### [Task item]
Give back exactly the lines of the entries below from the line with "3. Metadata clearly" to the line with "[4oss]: https://softdev4research.github.io/4OSS-lesson/", inclusive, and only those.
....
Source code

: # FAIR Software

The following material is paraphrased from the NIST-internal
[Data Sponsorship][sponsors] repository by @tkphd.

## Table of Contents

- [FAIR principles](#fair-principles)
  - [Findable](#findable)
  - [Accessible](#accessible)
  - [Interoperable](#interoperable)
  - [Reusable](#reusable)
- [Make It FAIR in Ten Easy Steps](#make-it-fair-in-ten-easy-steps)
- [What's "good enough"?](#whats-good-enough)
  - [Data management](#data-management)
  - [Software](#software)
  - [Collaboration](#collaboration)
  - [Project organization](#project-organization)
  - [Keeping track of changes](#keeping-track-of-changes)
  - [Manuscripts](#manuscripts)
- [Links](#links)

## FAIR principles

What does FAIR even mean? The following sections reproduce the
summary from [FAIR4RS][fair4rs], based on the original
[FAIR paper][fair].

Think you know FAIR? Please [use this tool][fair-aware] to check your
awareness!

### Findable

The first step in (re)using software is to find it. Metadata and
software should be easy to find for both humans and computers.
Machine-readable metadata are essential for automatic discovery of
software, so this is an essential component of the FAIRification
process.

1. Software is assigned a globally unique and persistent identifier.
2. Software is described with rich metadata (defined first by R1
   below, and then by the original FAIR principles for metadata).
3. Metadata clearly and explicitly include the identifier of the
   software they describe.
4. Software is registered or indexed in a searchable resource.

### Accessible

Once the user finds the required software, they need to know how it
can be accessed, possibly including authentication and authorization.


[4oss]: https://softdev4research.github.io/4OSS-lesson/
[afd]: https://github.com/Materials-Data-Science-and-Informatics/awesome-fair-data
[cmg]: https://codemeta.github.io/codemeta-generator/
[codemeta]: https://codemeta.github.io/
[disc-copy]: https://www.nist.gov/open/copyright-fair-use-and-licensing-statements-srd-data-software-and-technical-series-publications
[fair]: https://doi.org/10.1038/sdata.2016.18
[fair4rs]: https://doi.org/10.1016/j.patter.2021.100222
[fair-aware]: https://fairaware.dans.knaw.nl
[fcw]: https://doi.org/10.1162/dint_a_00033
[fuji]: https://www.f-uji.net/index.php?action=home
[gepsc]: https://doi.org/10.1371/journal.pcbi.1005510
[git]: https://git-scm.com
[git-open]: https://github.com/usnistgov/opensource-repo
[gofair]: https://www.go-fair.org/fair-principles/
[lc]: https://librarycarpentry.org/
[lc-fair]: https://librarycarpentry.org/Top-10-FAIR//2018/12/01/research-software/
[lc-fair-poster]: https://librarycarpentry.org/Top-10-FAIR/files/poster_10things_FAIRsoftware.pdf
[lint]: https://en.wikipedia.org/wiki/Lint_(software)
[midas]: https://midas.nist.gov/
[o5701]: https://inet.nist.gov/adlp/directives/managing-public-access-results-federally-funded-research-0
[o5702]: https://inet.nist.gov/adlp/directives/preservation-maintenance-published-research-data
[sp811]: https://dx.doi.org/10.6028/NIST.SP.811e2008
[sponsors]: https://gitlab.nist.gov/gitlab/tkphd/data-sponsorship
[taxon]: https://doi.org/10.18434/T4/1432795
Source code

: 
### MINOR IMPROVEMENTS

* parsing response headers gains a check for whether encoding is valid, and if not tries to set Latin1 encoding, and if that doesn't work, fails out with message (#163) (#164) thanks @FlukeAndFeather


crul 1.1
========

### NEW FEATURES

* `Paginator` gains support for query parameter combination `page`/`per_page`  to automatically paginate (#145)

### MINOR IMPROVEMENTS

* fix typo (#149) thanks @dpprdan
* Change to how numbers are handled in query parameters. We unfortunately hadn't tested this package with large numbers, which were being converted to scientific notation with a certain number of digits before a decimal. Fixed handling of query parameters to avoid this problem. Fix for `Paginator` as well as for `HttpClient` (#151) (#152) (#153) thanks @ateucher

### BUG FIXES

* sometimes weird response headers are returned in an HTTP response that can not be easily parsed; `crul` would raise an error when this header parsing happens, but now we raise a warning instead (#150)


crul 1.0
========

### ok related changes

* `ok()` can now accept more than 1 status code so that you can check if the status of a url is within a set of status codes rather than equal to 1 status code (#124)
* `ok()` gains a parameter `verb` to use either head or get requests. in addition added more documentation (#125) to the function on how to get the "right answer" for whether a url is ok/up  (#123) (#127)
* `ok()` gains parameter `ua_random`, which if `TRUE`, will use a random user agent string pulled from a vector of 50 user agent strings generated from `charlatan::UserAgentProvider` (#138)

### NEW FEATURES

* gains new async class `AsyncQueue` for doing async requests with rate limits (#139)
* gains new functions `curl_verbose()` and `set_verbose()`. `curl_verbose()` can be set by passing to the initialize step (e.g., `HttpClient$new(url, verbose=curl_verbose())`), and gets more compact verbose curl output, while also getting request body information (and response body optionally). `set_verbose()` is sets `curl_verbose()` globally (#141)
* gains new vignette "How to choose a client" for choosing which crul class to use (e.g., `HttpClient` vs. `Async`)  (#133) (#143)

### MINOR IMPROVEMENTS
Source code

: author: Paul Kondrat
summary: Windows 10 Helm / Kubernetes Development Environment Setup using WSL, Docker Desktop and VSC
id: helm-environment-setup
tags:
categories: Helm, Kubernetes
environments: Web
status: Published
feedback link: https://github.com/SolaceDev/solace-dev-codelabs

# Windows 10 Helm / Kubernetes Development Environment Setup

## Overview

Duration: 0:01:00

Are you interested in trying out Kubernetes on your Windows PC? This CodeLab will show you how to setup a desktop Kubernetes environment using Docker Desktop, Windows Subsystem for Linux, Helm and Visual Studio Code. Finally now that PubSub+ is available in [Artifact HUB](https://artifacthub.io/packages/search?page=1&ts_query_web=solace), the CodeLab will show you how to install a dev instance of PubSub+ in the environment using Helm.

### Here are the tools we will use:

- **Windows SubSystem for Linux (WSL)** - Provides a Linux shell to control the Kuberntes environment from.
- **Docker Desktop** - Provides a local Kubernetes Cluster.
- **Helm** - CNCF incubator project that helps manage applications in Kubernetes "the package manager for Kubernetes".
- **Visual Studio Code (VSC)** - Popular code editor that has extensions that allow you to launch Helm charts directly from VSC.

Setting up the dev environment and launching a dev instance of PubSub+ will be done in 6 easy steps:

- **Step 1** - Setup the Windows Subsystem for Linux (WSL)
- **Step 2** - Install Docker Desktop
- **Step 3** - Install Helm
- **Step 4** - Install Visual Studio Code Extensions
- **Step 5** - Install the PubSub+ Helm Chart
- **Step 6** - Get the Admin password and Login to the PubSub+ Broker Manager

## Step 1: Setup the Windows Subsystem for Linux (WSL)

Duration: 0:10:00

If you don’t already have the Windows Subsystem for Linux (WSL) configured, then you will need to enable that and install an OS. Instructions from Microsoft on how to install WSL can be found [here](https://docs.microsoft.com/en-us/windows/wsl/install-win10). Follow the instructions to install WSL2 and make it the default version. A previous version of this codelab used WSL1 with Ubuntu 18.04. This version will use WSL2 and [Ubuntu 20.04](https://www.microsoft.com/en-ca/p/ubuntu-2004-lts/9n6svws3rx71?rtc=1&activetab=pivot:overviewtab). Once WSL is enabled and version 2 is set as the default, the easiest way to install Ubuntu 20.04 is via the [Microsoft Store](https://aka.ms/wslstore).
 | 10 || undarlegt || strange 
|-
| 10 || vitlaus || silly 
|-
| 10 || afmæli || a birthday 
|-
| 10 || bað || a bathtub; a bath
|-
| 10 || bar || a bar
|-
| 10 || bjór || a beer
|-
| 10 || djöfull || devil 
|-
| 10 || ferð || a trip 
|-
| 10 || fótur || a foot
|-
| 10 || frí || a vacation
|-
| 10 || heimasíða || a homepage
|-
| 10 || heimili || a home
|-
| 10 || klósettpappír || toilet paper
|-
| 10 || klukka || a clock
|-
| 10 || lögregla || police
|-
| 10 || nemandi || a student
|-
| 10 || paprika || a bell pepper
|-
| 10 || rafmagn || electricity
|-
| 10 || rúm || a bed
....
### [Expected answer]
3. Metadata clearly and explicitly include the identifier of the
   software they describe.
4. Software is registered or indexed in a searchable resource.

### Accessible

Once the user finds the required software, they need to know how it
can be accessed, possibly including authentication and authorization.


[4oss]: https://softdev4research.github.io/4OSS-lesson/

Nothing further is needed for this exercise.